ECB needs to take notice of people power

George Soros has probably never been to Ballyhea and neither have members of the ECB council.

ECB needs to take notice of people power

The latter, in particular, should climb out of their tower in Frankfurt and catch a bus to the north Cork village. There, they could better appreciate what is happening in the Irish economic psyche at present.

If you read the international financial media about Ireland, it is referred to in glowing terms. Those wizened Irish have turned up their sleeves, accepted the hard road to recovery and leaned in to the storm of debt induced recession across their society.

While thousands emigrate each month, the hardy Irish are living proof EU states can muster the will and determination to restructure their economies and take the tough but necessary decisions that will right size the economy for the long-term. This, we are told, is evidence of the Irish spirit of doggedness and our commitment to the European project.

This presentation of the Irish stance towards the euro crisis needs to be aggressively challenged. For sure, our current spending had grown to levels that exceeded tax revenues, accentuated by excessive pay increases and too much public sector employment. That imbalance simply has to be corrected if any independent economy is to have a long term and viable future.

This explains why new entrant pay levels to teaching, nursing and gardaí are being lowered. It is a tough adjustment that cannot be avoided in a grown-up democracy. This, however, is an entirely different point from the mountain of bank-related debt that sits on top of Irish society.

Soros is not some doe-eyed sentimentalist with a grá for the Emerald Isle. He is, rather, a hard-nosed international financier who made billions trading currencies and other financial assets. At the World Economic Forum in Davos, Switzerland, last week, he said: “It is patently unjust that the Irish people should absorb all the losses made by the banks and that the bondholders should be totally free, and that I think will have to be modified.”

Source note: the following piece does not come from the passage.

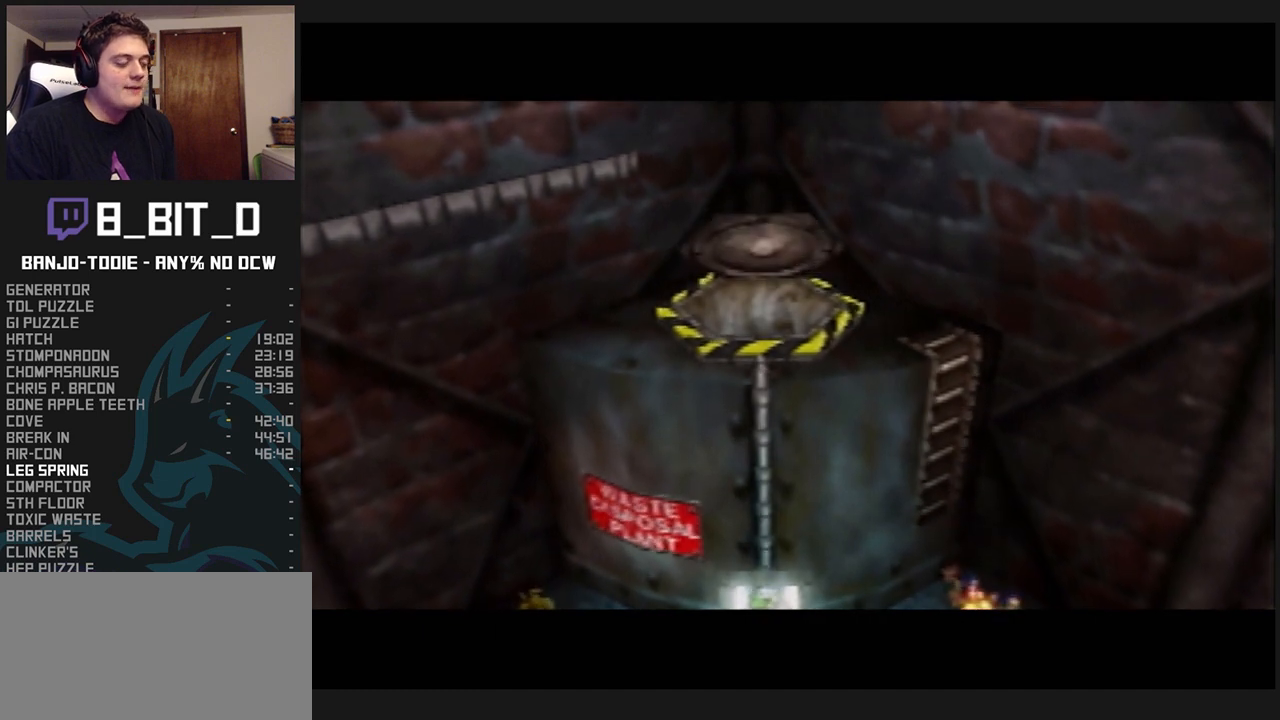
{"buttons": ["L1"], "left_stick": "center", "events": [[67, "A", "down"], [133, "A", "up"], [233, "A", "down"], [300, "A", "up"], [433, "A", "down"], [467, "A", "up"]]}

This is a remarkable and insightful comment. It comes from someone who fully understands how bond markets work. His point reflects exactly the sentiments expressed by (please excuse any patronising inference here) ordinary people in Ballyhea and Charleville.

Their peaceful, yellow posters, saying enough is enough on bank debt, is a telling and important grass roots initiative. I hope it is free of party politics too as this crisis has been seized on by some for narrow political gain. We need leaders who can leave their petty ambitions outside the door when this issue is being debated.

While Soros has got the message, it is crystal clear that the ECB has not. This institution, which many once believed was a credible and positive force within the euro, is now behaving like a monolith that can choose to treat a small population with disdain. Reports that ECB members are opposed to extending the maturity of Irish bank related debt is, in this context, beyond contempt.

It was the ECB, lets remember, that played a key role in shoe-horning Ireland in to a bank bailout that was directly connected to preserving a modicum of stability across the euro.

It was the ECB that presided over a regulatory culture that encouraged and facilitated what is now understood as reckless lending around Europe. And now it is the ECB that has the arrogance to obstruct a nation’s effort to pay off this debt via longer maturities.

Here’s hoping that Ballyhea evolves in to something much bigger. A mass movement of peaceful demonstration aimed at the ECB is needed to augment support garnered from the IMF and the European Commission.

It is only by arming our political leaders with the weapon of people power that the Central Bank of Europe can be brought to its senses.